_Action item_: Repeat, exactly as written, the line containing "Szczegółowy zakres prac" and each line after it through the end of the data.

[Dataset entries]
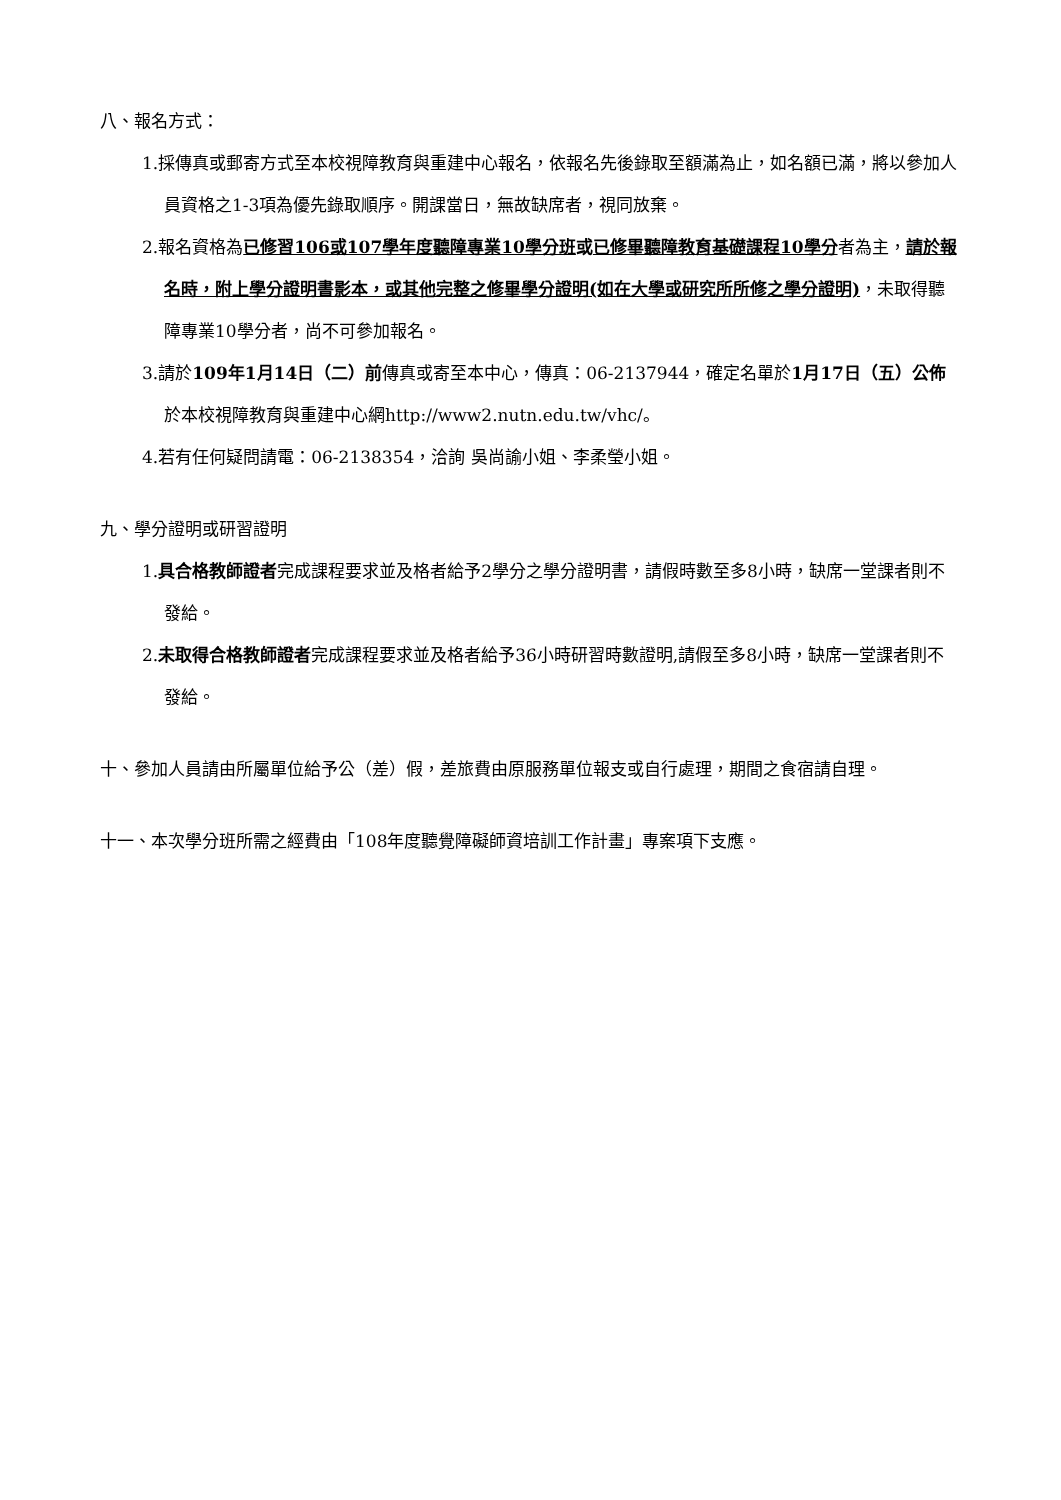八、報名方式：
1.採傳真或郵寄方式至本校視障教育與重建中心報名，依報名先後錄取至額滿為止，如名額已滿，將以參加人員資格之1-3項為優先錄取順序。開課當日，無故缺席者，視同放棄。
2.報名資格為已修習106或107學年度聽障專業10學分班或已修畢聽障教育基礎課程10學分者為主，請於報名時，附上學分證明書影本，或其他完整之修畢學分證明(如在大學或研究所所修之學分證明)，未取得聽障專業10學分者，尚不可參加報名。
3.請於109年1月14日（二）前傳真或寄至本中心，傳真：06-2137944，確定名單於1月17日（五）公佈於本校視障教育與重建中心網http://www2.nutn.edu.tw/vhc/。
4.若有任何疑問請電：06-2138354，洽詢 吳尚諭小姐、李柔瑩小姐。
九、學分證明或研習證明
1.具合格教師證者完成課程要求並及格者給予2學分之學分證明書，請假時數至多8小時，缺席一堂課者則不發給。
2.未取得合格教師證者完成課程要求並及格者給予36小時研習時數證明,請假至多8小時，缺席一堂課者則不發給。
十、參加人員請由所屬單位給予公（差）假，差旅費由原服務單位報支或自行處理，期間之食宿請自理。
十一、本次學分班所需之經費由「108年度聽覺障礙師資培訓工作計畫」專案項下支應。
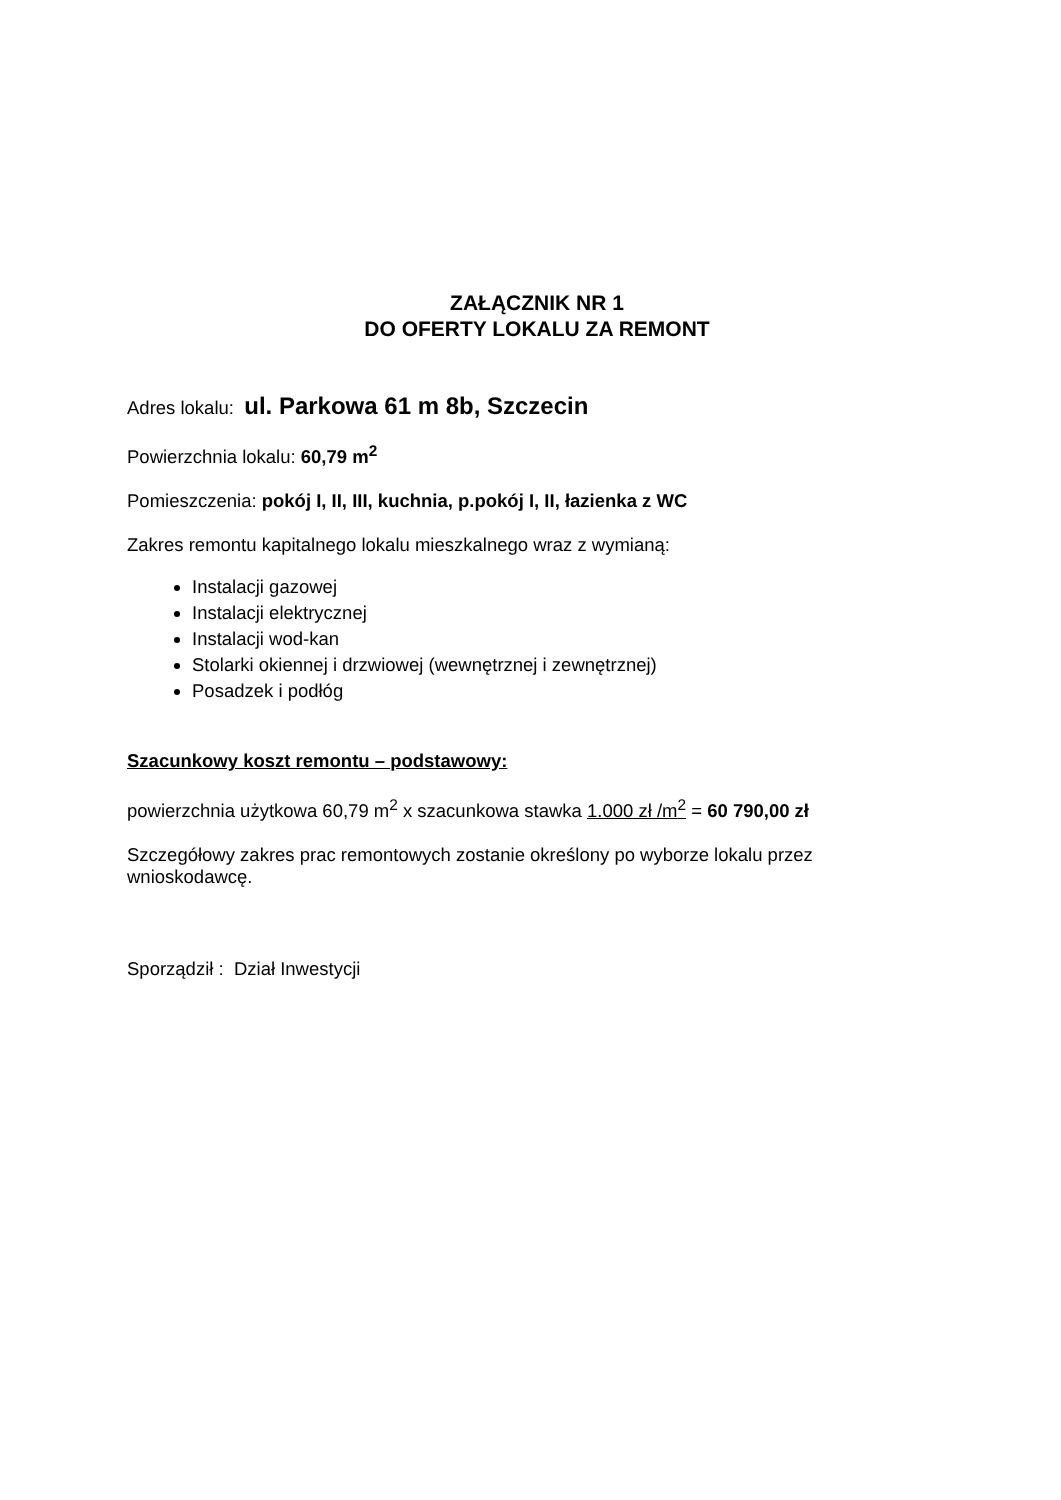ZAŁĄCZNIK NR 1
DO OFERTY LOKALU ZA REMONT
Adres lokalu: ul. Parkowa 61 m 8b, Szczecin
Powierzchnia lokalu: 60,79 m<sup>2</sup>
Pomieszczenia: pokój I, II, III, kuchnia, p.pokój I, II, łazienka z WC
Zakres remontu kapitalnego lokalu mieszkalnego wraz z wymianą:
Instalacji gazowej
Instalacji elektrycznej
Instalacji wod-kan
Stolarki okiennej i drzwiowej (wewnętrznej i zewnętrznej)
Posadzek i podłóg
Szacunkowy koszt remontu – podstawowy:
powierzchnia użytkowa 60,79 m<sup>2</sup> x szacunkowa stawka 1.000 zł /m<sup>2</sup> = 60 790,00 zł
Szczegółowy zakres prac remontowych zostanie określony po wyborze lokalu przez wnioskodawcę.
Sporządził : Dział Inwestycji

_Solution_:
Szczegółowy zakres prac remontowych zostanie określony po wyborze lokalu przez wnioskodawcę.
Sporządził : Dział Inwestycji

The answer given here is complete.